Saved entries:

== Segment start ==

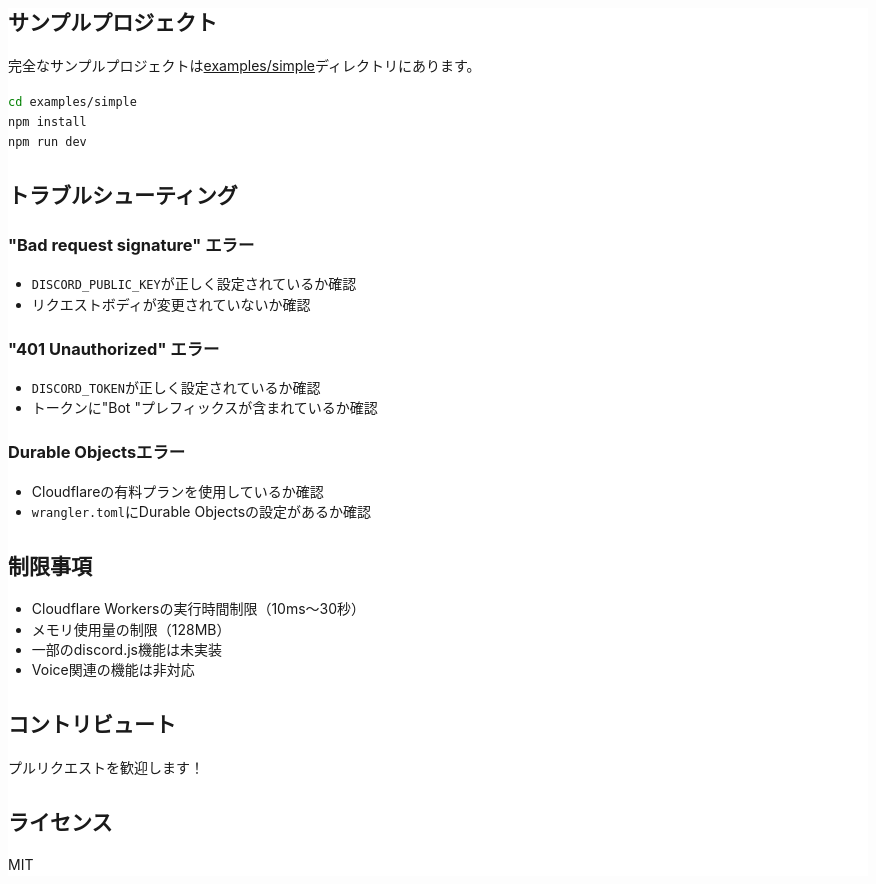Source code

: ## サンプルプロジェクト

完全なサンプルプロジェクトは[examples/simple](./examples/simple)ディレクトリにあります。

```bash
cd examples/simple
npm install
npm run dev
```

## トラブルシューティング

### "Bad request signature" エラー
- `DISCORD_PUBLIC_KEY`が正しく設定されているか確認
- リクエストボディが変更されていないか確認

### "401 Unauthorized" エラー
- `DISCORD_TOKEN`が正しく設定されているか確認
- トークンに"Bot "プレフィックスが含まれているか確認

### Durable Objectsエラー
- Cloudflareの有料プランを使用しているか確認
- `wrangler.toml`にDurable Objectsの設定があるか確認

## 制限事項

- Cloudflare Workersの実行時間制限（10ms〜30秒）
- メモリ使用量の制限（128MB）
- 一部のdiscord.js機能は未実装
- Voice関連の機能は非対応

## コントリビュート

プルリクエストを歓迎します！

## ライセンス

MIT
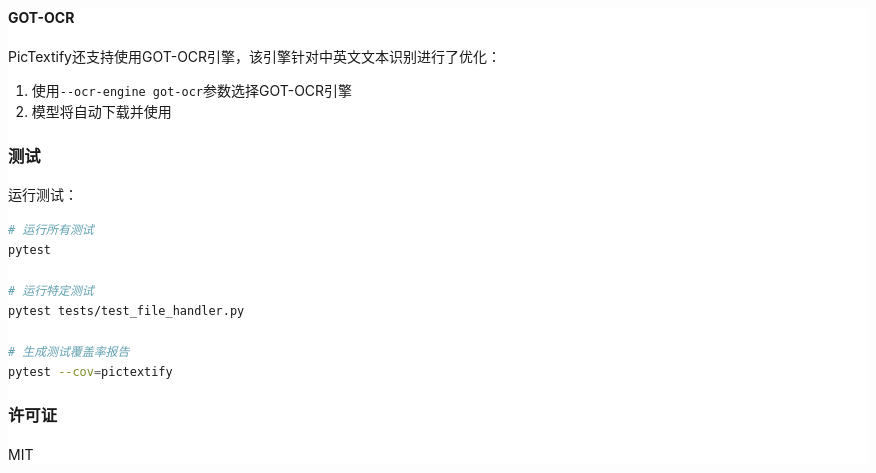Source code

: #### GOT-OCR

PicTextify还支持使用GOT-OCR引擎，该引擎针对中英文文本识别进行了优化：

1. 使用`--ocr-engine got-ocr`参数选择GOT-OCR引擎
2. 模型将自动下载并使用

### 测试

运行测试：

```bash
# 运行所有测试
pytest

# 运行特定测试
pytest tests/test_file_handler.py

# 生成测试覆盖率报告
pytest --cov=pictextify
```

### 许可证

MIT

== Segment end ==
== Segment start ==

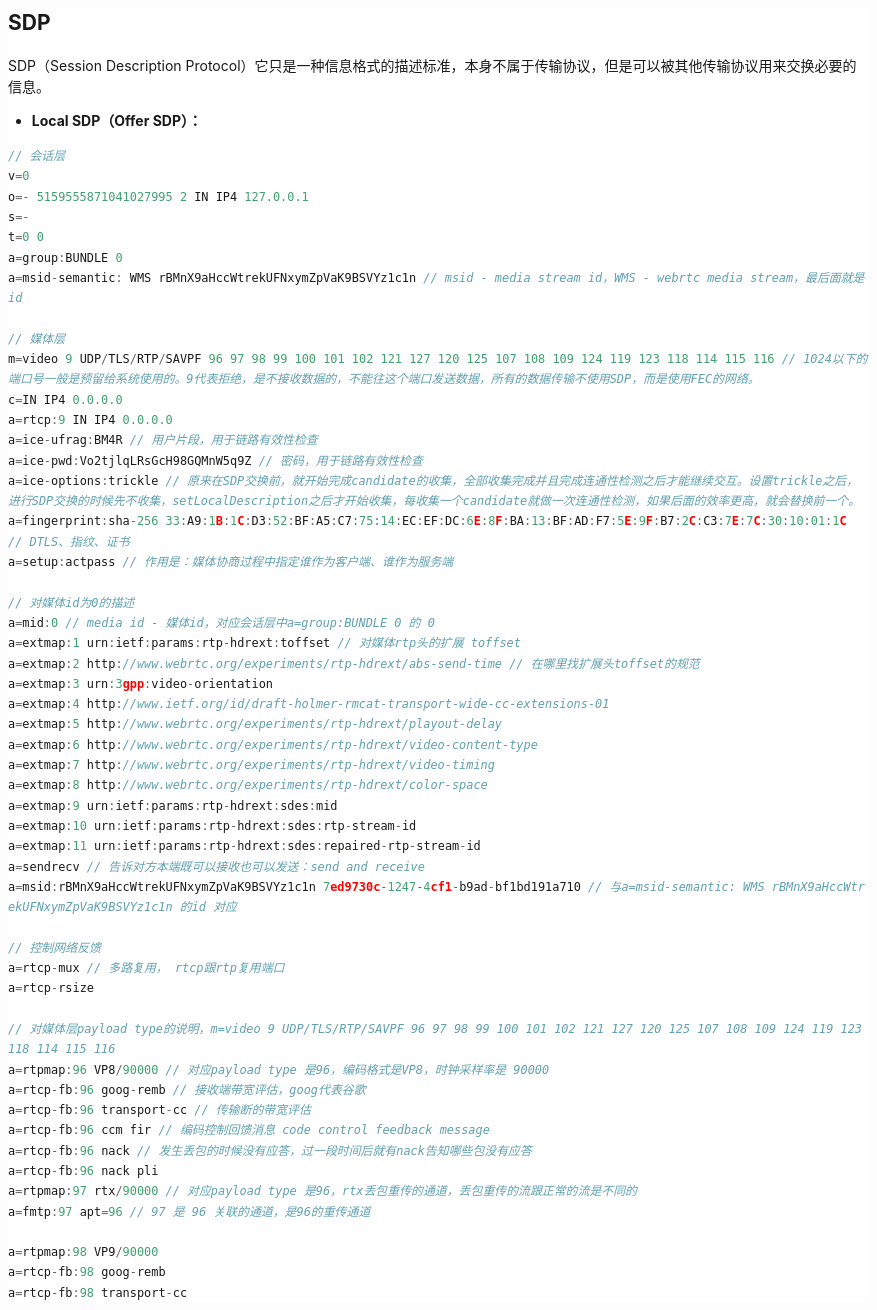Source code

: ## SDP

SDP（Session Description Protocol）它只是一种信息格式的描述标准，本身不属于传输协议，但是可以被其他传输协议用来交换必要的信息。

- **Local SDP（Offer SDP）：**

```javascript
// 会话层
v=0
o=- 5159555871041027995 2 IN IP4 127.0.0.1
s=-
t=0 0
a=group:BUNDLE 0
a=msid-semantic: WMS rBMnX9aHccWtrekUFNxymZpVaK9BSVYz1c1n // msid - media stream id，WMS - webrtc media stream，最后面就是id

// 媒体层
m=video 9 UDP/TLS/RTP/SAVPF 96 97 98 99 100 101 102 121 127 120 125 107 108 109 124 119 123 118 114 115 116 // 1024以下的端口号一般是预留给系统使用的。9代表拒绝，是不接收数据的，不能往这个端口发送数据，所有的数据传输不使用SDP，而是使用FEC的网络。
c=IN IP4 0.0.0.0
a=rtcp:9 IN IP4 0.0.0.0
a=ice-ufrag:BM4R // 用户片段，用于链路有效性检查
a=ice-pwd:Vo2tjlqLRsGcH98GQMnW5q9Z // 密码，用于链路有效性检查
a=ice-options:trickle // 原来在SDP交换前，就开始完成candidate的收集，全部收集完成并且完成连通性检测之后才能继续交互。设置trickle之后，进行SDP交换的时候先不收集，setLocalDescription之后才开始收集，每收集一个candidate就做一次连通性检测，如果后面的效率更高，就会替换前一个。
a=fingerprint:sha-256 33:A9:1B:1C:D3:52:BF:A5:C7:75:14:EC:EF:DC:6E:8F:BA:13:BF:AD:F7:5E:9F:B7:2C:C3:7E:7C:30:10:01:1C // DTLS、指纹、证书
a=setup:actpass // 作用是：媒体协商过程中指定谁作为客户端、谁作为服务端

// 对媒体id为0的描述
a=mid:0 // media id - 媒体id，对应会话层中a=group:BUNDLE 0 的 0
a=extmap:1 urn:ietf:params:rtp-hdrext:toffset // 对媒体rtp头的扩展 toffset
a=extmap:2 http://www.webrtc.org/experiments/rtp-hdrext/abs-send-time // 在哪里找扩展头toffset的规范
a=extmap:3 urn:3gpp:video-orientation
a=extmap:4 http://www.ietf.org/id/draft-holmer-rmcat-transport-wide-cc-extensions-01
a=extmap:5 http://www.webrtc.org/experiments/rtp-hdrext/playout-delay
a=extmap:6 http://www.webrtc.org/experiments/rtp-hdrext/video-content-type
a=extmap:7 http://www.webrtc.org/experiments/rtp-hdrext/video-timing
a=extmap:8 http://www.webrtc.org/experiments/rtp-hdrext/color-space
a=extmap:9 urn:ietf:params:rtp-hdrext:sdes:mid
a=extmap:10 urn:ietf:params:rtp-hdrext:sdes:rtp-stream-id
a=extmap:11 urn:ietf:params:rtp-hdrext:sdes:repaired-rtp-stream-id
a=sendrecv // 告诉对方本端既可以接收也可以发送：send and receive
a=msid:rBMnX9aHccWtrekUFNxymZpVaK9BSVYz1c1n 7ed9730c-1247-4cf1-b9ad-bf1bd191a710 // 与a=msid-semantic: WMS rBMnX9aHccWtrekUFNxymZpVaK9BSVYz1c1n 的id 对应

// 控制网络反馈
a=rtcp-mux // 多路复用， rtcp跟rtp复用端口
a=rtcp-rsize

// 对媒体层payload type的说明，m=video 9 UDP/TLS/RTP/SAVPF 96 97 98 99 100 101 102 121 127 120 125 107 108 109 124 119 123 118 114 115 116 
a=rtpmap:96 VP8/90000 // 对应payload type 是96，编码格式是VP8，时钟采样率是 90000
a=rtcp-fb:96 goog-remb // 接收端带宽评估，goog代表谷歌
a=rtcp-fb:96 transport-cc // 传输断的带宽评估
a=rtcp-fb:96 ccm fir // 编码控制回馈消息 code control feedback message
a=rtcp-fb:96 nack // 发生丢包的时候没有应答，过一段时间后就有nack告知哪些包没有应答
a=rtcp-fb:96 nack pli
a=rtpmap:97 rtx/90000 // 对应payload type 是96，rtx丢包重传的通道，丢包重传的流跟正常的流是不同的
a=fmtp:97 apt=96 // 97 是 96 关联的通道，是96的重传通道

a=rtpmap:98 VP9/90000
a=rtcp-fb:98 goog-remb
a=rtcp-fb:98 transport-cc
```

== Segment end ==

§ Try it: Among the entries above, find every line holding "nack" and copy it.

§ Response to this exercise:
a=rtcp-fb:96 nack // 发生丢包的时候没有应答，过一段时间后就有nack告知哪些包没有应答
a=rtcp-fb:96 nack pli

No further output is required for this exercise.